[[ Source data, beginning ]]

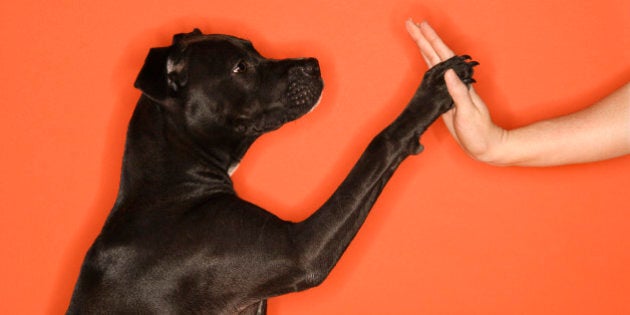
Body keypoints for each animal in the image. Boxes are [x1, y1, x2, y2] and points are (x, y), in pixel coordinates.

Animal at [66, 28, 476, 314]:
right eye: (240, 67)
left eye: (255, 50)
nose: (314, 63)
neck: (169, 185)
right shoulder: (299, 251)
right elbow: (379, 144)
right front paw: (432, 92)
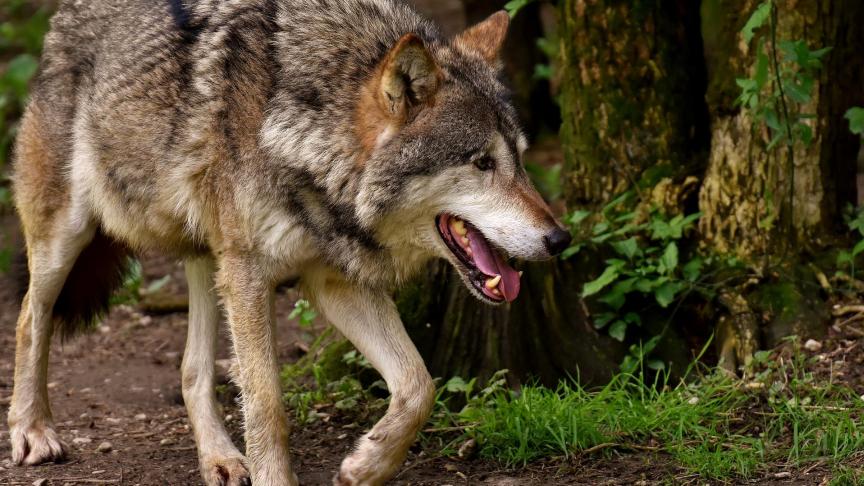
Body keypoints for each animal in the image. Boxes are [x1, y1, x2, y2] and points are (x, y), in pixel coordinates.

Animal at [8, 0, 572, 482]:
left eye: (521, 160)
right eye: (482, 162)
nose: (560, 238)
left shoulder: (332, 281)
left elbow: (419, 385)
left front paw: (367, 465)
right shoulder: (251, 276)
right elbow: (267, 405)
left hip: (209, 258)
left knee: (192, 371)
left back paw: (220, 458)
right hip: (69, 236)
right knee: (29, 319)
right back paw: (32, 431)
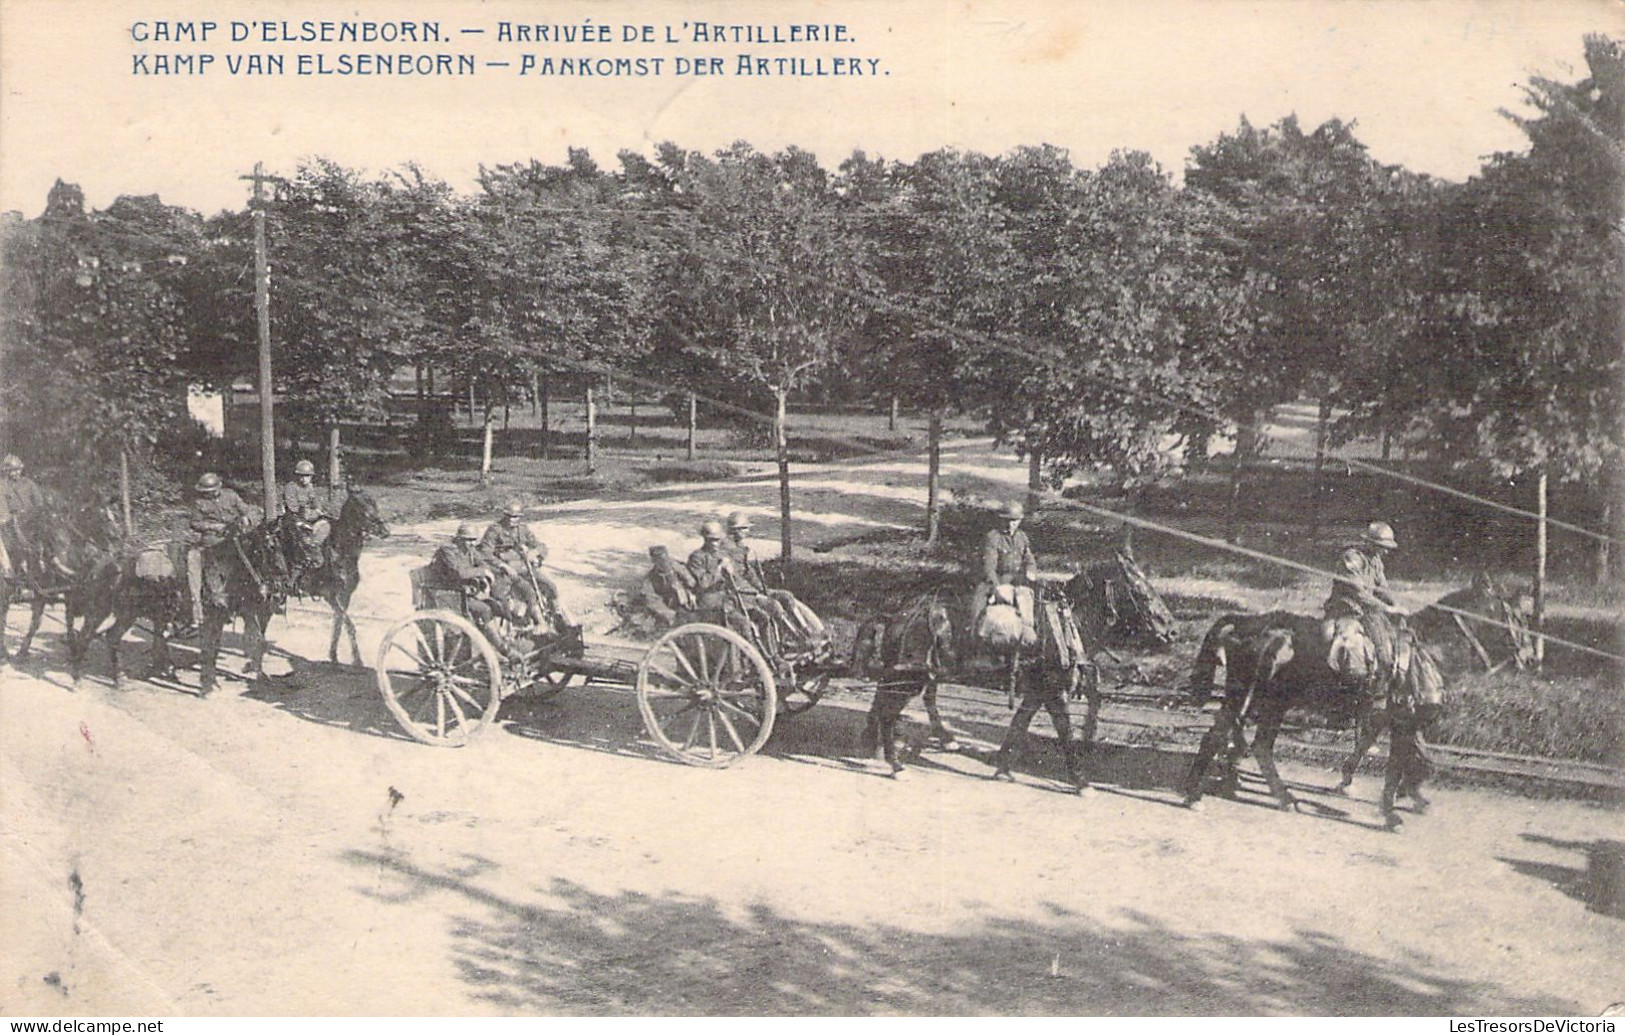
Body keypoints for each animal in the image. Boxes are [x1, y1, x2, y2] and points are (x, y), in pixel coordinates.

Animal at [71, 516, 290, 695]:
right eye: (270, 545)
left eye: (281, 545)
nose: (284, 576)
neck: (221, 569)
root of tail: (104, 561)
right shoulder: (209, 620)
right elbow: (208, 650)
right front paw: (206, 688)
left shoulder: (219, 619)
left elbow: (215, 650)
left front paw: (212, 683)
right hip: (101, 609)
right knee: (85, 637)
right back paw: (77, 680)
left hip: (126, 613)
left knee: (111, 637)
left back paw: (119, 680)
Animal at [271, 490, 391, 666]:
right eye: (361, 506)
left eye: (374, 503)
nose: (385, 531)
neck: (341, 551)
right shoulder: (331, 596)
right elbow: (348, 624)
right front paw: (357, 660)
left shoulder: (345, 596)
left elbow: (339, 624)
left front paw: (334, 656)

[[ Source data, end ]]

Task statement: Look above for the line containing "left knee: (111, 637)"; copy from it through the last line, exactly, and nothing more.

Task solution:
left knee: (111, 637)
left back paw: (119, 680)
Animal at [271, 490, 391, 666]:
right eye: (361, 506)
left eye: (374, 503)
nose: (385, 531)
neck: (341, 551)
right shoulder: (331, 596)
right elbow: (348, 624)
right front paw: (357, 660)
left shoulder: (345, 596)
left elbow: (339, 624)
left front paw: (334, 656)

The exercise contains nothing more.